The project includes the establishment of a valuable research woodland to provide scientific data on improved varieties of broadleaved trees. The woodland will incorporate an archive of ash and birch ‘plus’ trees which have been collected by the Future Trees Trust, whose aim is to improve the resilience of 7 key broadleaf species across the UK by introducing more genetic diversity. 'Plus' trees are selected by FTT based on their strong performance within a stand of their species - showing good form and being free of disease.
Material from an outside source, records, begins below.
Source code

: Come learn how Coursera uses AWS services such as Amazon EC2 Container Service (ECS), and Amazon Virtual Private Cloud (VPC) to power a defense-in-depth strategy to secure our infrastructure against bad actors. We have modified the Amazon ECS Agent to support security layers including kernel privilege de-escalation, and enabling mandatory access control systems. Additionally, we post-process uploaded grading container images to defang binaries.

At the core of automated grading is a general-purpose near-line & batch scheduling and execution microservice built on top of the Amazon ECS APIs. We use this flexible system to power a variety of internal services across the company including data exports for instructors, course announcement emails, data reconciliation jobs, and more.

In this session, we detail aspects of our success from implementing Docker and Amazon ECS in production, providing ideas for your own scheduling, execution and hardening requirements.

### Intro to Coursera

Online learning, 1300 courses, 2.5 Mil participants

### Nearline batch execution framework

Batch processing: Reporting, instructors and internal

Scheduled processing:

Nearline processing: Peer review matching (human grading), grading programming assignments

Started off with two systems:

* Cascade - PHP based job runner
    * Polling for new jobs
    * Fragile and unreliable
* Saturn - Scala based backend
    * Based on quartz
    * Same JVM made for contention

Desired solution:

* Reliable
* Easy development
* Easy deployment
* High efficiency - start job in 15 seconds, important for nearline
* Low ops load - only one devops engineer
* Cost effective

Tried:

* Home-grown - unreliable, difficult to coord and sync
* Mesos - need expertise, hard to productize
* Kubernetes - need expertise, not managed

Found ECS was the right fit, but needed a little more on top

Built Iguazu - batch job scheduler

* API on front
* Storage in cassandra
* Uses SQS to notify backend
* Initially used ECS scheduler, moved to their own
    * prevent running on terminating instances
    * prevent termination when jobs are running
The woodland will also contain oak from selected seed sources and a demonstration of improved varieties of several of the tree species targeted by FTT, namely oak, ash, wild cherry and birch.
Initially 6.85 hectares (85%) of the 8.05 hectare site will be planted as per the indicated species mix, with the intention to use the remainder as space for trials and clonal archiving of FTT improved trees.
Following successful establishment the site will be managed in perpetuity as a native woodland resource. This will sequester carbon throughout the growth of the trees, and any thinnings that are required will provide firewood to the local economy (which will also assist with emissions reductions by replacing fossil fuels for domestic heating). The site will also be used as a demonstration site to promote the use of improved broadleaved trees on other sites.
The project underwent its scheduled Woodland Carbon Code re-certification in 2017.